As for Ford/Chevy, the two biggest reasons the parts are cheaper are: original tooling and economies of scale (they made more). Chevy had this odd habit of actually using the same part on many car models - unlike Mopar which seemed to keep parts fairly specific. I have a 70 Mach 1 so I do have a bit of experience. If you browse through reproduction Ford parts you can find a lot that are "Original Tooling". These cost more so I wonder how the other reproductions (on new tooling) can be made cheaper? It's likely because the materials aren't quite the same quality. Looking at them in person you can see the difference.

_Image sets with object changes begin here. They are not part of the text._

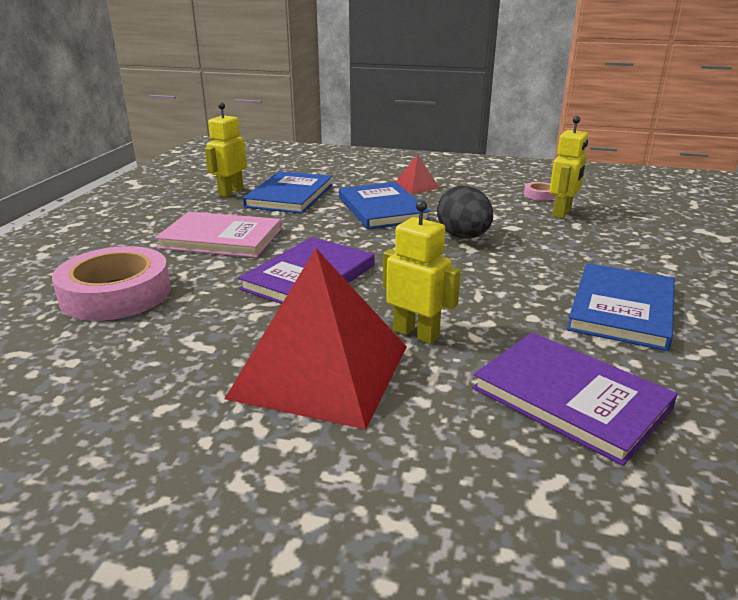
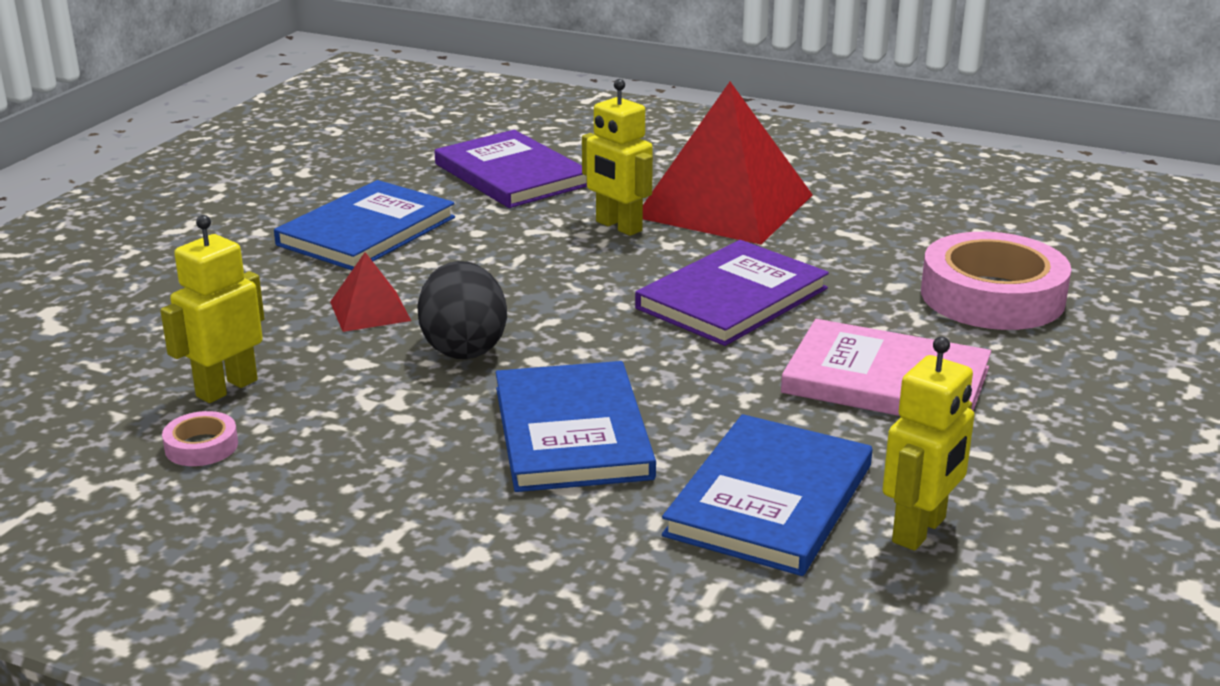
camera: 170 degrees left, 0 degrees up
red pyramid [396,155,440,194] -> red pyramid moved to [330,252,411,332]

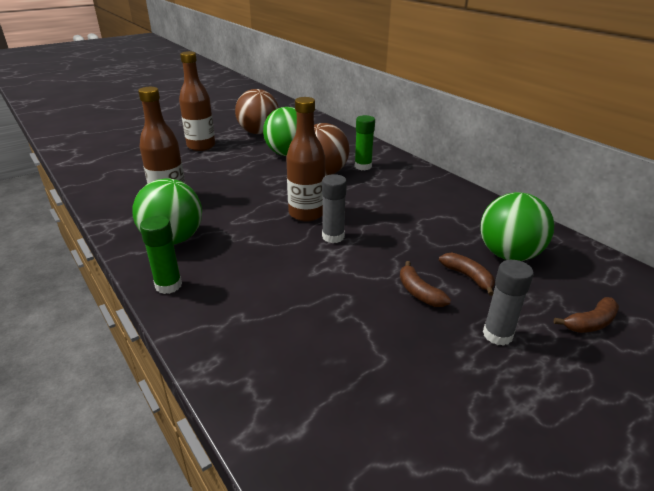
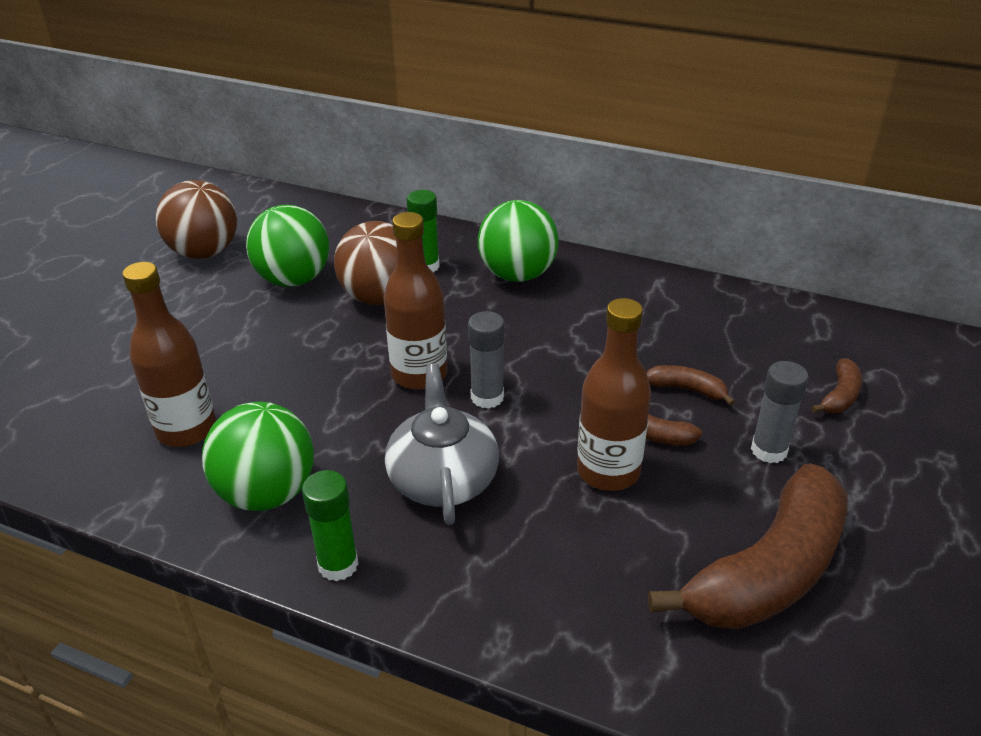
camera: 30 degrees left, 5 degrees up
brown bottle [179,51,215,151] -> brown bottle moved to [577,298,651,491]
green ball [480,192,554,261] -> green ball moved to [478,200,558,282]
none -> grey teapot [385,363,499,525]
none -> brown banana [648,463,848,630]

Ford and Chevy made a lot more cars (there were more 68 Mustangs and more 69 Camaros than 6-7 years of Chargers and more than the entire production run of Challengers and Cudas) so they had to keep a lot more parts on hand. Some of these parts are still available new at the dealer (same as Mopar but a LOT more parts). I can also say from experience that the quality of a lot of the reproduction parts isn't all that great. This is partially because cost is a major driving force. There may be 5-8 manufacturers for a single part (bumpers for instance) so the lowest price wins. When the competition is that fierce someone always cuts corners - because someone will pay for it just because it's cheap. I have also found reproduction parts that aren't "right" because they were copied off a bad NOS part (see above). A perfect example is the 69-70 Mustang/Torino Shaker seal which gets thinner towards one end and has the later style drain tube. Yeah, it's only $60 but it's noticeably different than the assembly line piece.
So any way, I'm grateful that we have parts to choose from. I, like many others, will continue to question the quality of certain things and the price on a lot of things but I always say "a bad part to fill a hole is better than no part at all". If I can get my car on the road while I search for the perfect part I will - but I won't be happy about it. I know that I'll have 4 more cars on the road than I would without the repro parts though.